Developer's dont write tests if writing tests is hard. Simple as that. If writing tests is hard because you never invested in setting up a good test infrastructure with helpful utilities, you fucked up. If writing tests is hard because your architecture is a cluster fuck of mixed responsibilities, you fucked up.
This is were good tech leadership matters. Leadership must push back on product to make room too build out test infrastructure. Otherwise you'll see individual engineers who do the right thing get punished for it because get aren't delivering tickets.
Word. I work for a reasonably large online retailer that fancies itself a "tech company" and you'd be amazed at the pushback I kept getting for insisting on a proper test infrastructure for their mobile apps - dependency injection for mock API endpoints with captured data, fuzzing to capture UI weaknesses and the like. But no, they need to go fast because... well, because their product/market fit isn't that stable and they're using "data driven" decision making to justify chasing one rabbit after another to try and juice the stock price.

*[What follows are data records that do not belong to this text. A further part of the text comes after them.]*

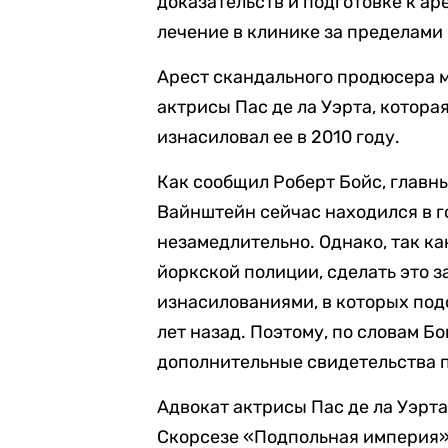
доказательств и подготовке к а
лечение в клинике за пределами
Арест скандального продюсера 
актрисы Пас де ла Уэрта, котор
изнасиловал ее в 2010 году.
Как сообщил Роберт Бойс, главн
Вайнштейн сейчас находился в г
незамедлительно. Однако, так к
йоркской полиции, сделать это з
изнасилованиями, в которых по
лет назад. Поэтому, по словам Б
дополнительные свидетельства 
Адвокат актрисы Пас де ла Уэрта
Скорсезе «Подпольная империя» 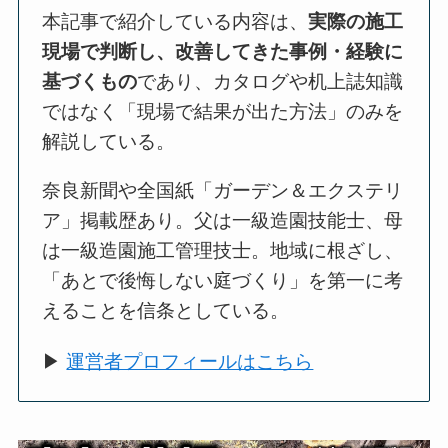
本記事で紹介している内容は、
実際の施工
現場で判断し、改善してきた事例・経験に
基づくもの
であり、カタログや机上誌知識
ではなく「現場で結果が出た方法」のみを
解説している。
奈良新聞や全国紙「ガーデン＆エクステリ
ア」掲載歴あり。父は一級造園技能士、母
は一級造園施工管理技士。地域に根ざし、
「あとで後悔しない庭づくり」を第一に考
えることを信条としている。
▶
運営者プロフィールはこちら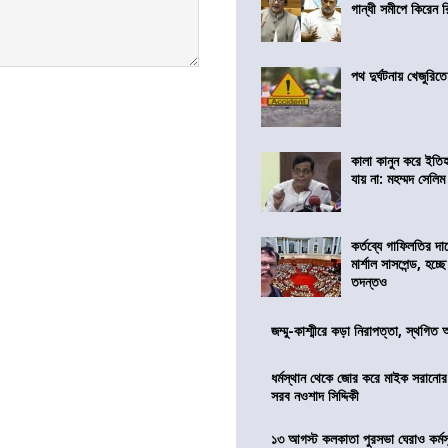
গান্ধী সমীপে কিরেন র
পথ দুর্ঘটনায় খেজুরি
কালা কানুন করে ইতি
যায় না: মহম্মদ সেলিম
কর্তব্যে গাফিলতির দা
মার্শাল সাসপেন্ড, হচ্ছ
তদন্তও
জম্মু-কাশ্মীরে কড়া নিরাপত্তা, স্থগিত 
ধর্মস্থান থেকে জোর করে মাইক সরানো
সরব নওশাদ সিদ্দিকী
১৩ আগস্ট কলকাতা পুরসভা ঘেরাও কর্মস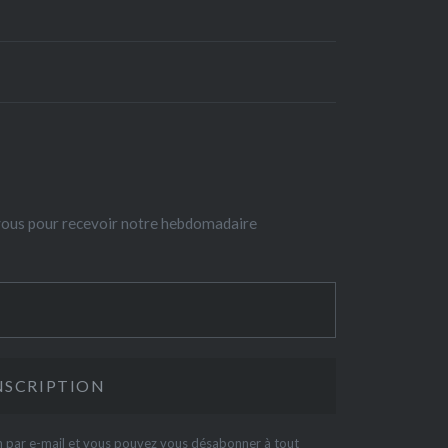
-vous pour recevoir notre hebdomadaire
on par e-mail et vous pouvez vous désabonner à tout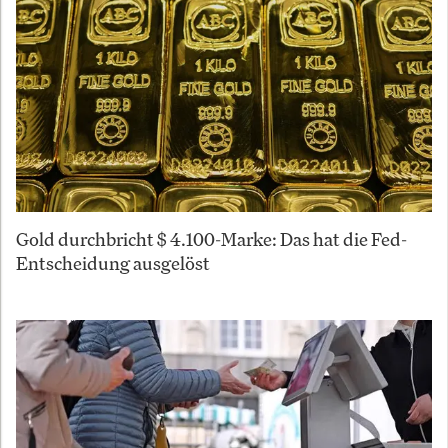
Gold durchbricht $ 4.100-Marke: Das hat die Fed-
Entscheidung ausgelöst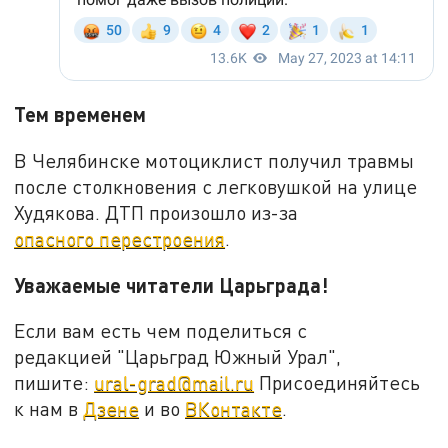
Тем временем
В Челябинске мотоциклист получил травмы
после столкновения с легковушкой на улице
Худякова. ДТП произошло из-за
опасного перестроения
.
Уважаемые читатели Царьграда!
Если вам есть чем поделиться с
редакцией "Царьград Южный Урал",
пишите:
ural-grad@mail.ru
Присоединяйтесь
к нам в
Дзене
и во
ВКонтакте
.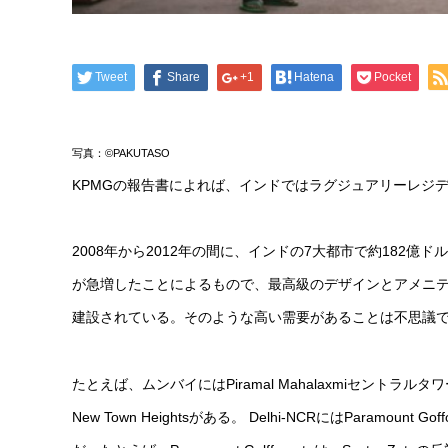
Tweet
Share
+1
Hatena
Pocket
写真：©PAKUTASO
KPMGの報告書によれば、インドではラグジュアリーレジ
2008年から2012年の間に、インドの7大都市で約182億
が急増したことによるもので、最高級のデザインとアメニ
建設されている。そのような高い需要があることは不思議
たとえば、ムンバイにはPiramal Mahalaxmiセント
New Town Heightsがある。 Delhi-NCRにはParamoun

It's also really hard if you don't do it right from day 1. You'll be spending substantial developer time to put things in place and achieve minimal coverage which means the positive results might not materialize till much later. Worse, the positive result might just be slowing down the rot and you'll never be credited by much of the org for things not having gotten worse. Even worse, if you get replaced by a yes-man who stops enforcing testing and clean up, a temporary "boost" will happen. It's all totally broken and it's honestly burning me out about this industry.
Some things cannot be tested. I work in distributed systems a lot and you can unit/integration test simple functionality, but there is nothing which can test how your system will behave in prod outside of just trying it out.

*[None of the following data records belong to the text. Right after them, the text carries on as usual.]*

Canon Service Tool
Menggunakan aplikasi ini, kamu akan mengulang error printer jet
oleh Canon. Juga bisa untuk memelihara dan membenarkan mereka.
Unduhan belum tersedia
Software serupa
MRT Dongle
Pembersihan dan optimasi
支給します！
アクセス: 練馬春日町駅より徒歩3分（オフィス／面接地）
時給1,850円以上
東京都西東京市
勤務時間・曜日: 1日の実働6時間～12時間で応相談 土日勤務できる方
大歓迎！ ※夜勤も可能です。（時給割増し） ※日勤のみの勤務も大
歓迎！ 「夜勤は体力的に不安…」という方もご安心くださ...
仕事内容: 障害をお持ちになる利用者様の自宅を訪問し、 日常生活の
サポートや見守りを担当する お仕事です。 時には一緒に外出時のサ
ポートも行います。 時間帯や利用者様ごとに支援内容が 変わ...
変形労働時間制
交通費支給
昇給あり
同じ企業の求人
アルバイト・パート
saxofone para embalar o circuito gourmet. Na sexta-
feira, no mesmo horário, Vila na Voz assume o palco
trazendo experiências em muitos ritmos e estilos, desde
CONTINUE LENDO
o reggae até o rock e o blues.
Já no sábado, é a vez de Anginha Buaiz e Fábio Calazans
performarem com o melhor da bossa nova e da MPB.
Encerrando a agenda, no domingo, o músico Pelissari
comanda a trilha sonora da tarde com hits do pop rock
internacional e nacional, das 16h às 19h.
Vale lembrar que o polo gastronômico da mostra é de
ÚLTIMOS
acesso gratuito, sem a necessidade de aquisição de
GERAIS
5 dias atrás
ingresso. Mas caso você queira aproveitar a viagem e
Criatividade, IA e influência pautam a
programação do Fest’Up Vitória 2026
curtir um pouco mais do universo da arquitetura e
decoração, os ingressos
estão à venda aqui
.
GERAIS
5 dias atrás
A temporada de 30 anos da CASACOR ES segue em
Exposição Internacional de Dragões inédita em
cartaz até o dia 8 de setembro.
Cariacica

I find having really good metrics and a tight development cycle allows for quickly iterating on distributed systems problems. Obviously the best situation is to have all of the above: unit tests, integration tests, and a tight development cycle in prod.
If I had to pick one because I am time constrained, I would choose testing in prod with good metrics which is maybe what the article is getting at.
You can get quite close to reality with really good integration tests. There's all sorts of real life scenarios ive hit like flaky networks, email appearance in various clients, etc. that can be integration tested with a bit of creativity but most people wouldnt even think to do it.
The investment in this stuff can be quite high...unless you've got premade tooling for all of this that you can just drop in.
Yes, unless you are doing a clean room implementation of paxos or the raft protocol it probably isn’t worth the effort to create harnesses to simulate packet loss, thundering herds, split brain, out of order responses, etc. Even then, if you are writing some distributed synchronization primitives you might be better off with formal proofs than some sort of test harness.
To give an example: You can unit test your OBD response parser all you like, at some point you have to actually get in the car and see what gibberish the OBD adapter spews at your app, what timeouts it needs, how reliable it is, etc
Writing tests, if you have to mock everything each time because you can't duplicate the production, isn't really hard. It's long and boring.
If I have to ballpark an estimate on a tool/project, I say upfront something like: it'll take me 6 days olus a day for very limited tests, so 7. Twice as much with almost complete coverage. But each time we'll have to improve/refractor, a bit of that time will be recovered.
Basically I ask how important the new project will be,without asking that (because 99% of the time the response is 'very').
I'm realizing I just say I was managing my managers. Should I ask for senior devops position now? :)
I was unclear, I apologize. The 'quick testing' isn't really testing imho. (basically no unit test, small integration tests with the data I could steal from the prod DB). It takes around 20% of the time (or 1/6 in my example taken from my last project). The 80% coverage that include mocking and unit test double that time.
I am always extremely clear with my estimates being just that, estimates, and that a complete testing double dev time. Most of the time I'm told 'we don't care right now', but on some projects, management accept longer dev time for more stability and less bugs (we build internal tools).
This is absolutely it. I've worked on multiple projects simultaneously where I wrote great tests on one project and few to no tests on the other. It wasn't the developer that changed, it was that one codebase was designed with testing in mind, while the other was not and was therefore extremely cumbersome to write tests for. That also meant that in the second codebase whole UI flows had no tests, so if I made one tweak to the UI flow I wasn't going to spend a week figuring out how to test it and everything around it.
The worst thing is how often developers almost fatalistically accept that testing sucks. I don't blame them though because improving the test infrastructure has little short-term business value or so they say.
You could spend your entire life improving test infrastructure. There's clearly a cut off point where the investment stops making sense but it's hard to know when.
The investment calculation is quite complex and many of the variables require guesses. A lot of returns on automation work are not positive.
The irony is that is absolutely does have business value. Unfortunately, it's easier to quantify the problems you've had on prod than the problems you've prevented on prod, so people tend to measure against the former.